● Records:
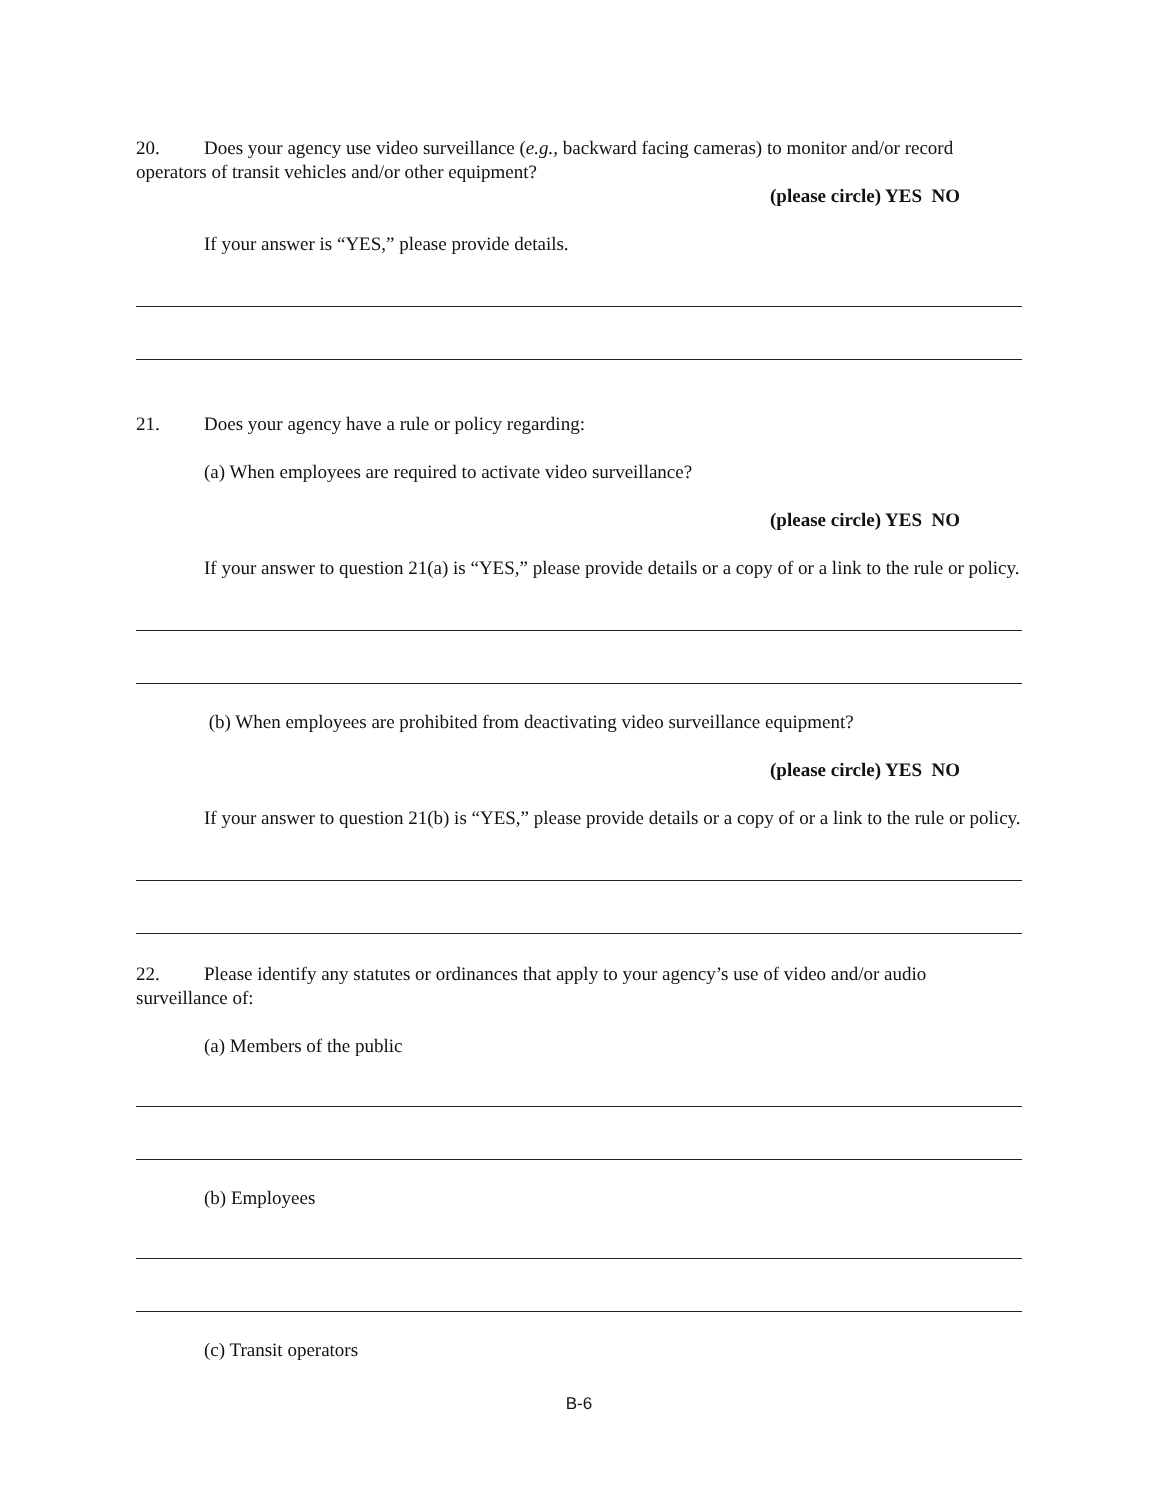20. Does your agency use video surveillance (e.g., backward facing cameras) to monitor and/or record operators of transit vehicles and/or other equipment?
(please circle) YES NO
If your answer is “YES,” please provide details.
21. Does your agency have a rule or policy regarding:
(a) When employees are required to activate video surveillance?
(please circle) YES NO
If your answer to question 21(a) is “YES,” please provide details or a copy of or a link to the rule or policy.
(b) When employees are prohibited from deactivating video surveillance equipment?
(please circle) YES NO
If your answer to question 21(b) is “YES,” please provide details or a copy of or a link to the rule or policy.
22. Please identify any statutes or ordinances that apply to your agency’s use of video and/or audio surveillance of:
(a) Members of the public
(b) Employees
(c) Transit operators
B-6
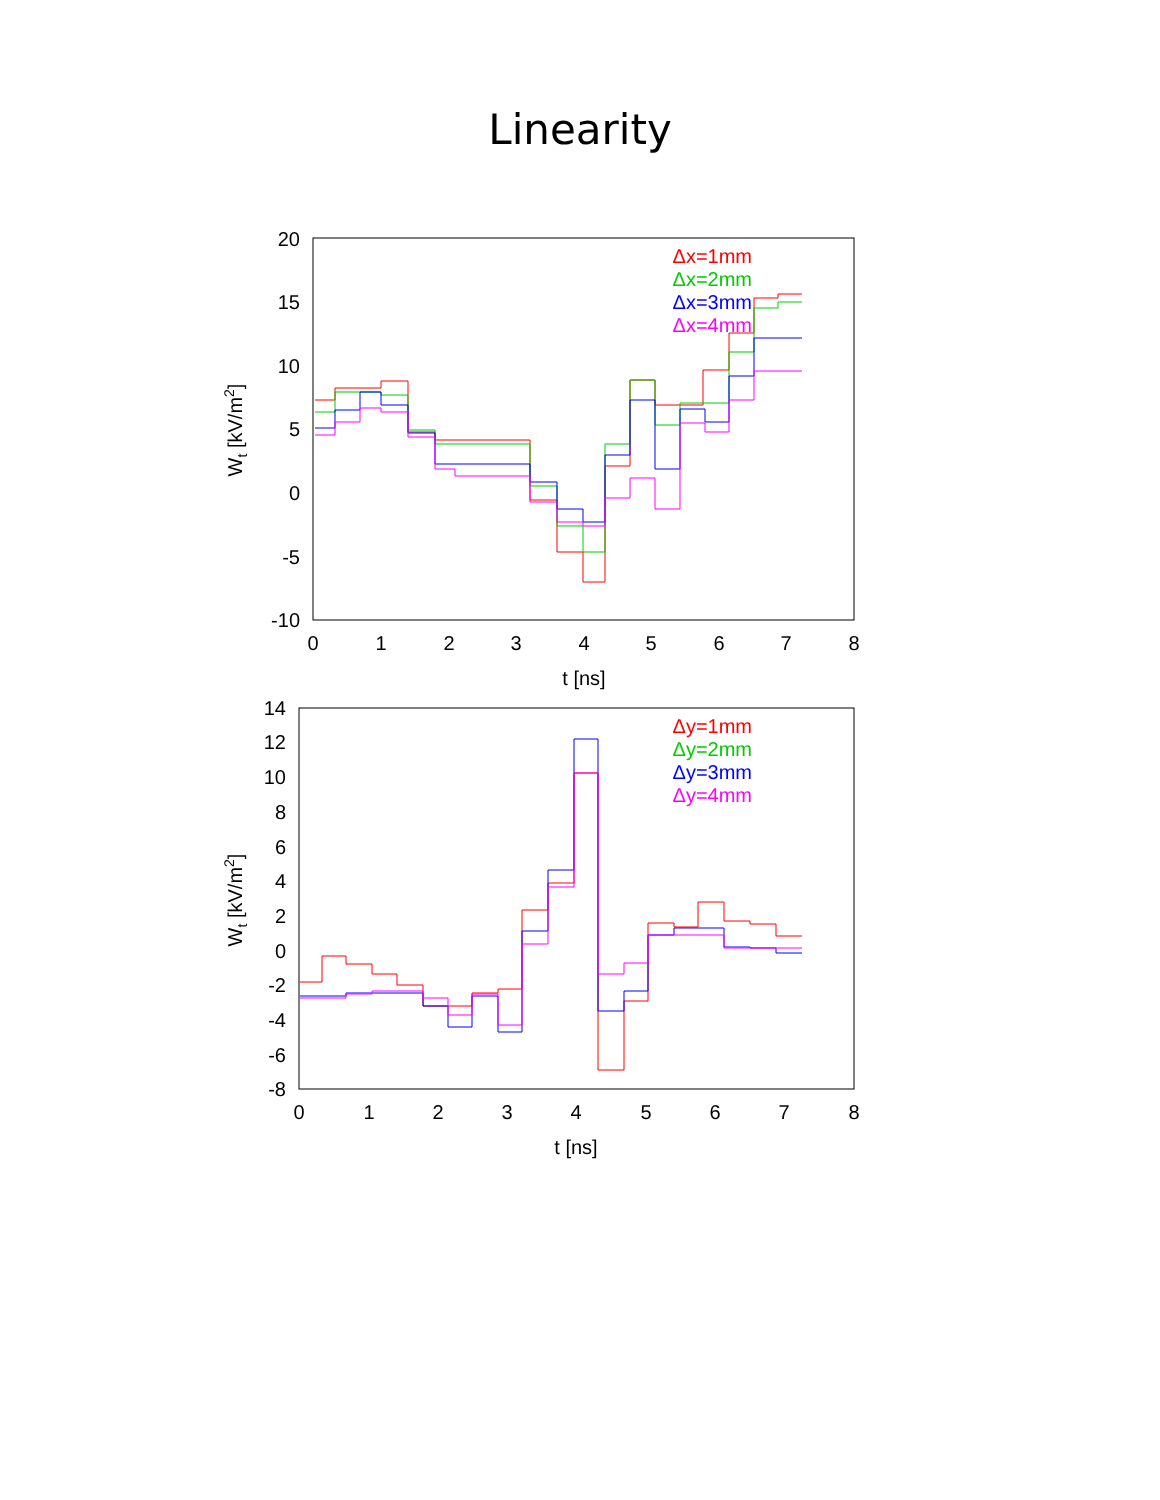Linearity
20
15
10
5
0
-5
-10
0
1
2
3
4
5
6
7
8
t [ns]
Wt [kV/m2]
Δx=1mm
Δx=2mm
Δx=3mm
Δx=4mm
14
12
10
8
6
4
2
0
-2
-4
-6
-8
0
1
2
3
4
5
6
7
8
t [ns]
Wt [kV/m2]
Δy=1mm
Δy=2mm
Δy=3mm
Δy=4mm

● Assignment: Looking at the listing above, tally the lines containing "details" and give only that tally.

● Solution to this task: 3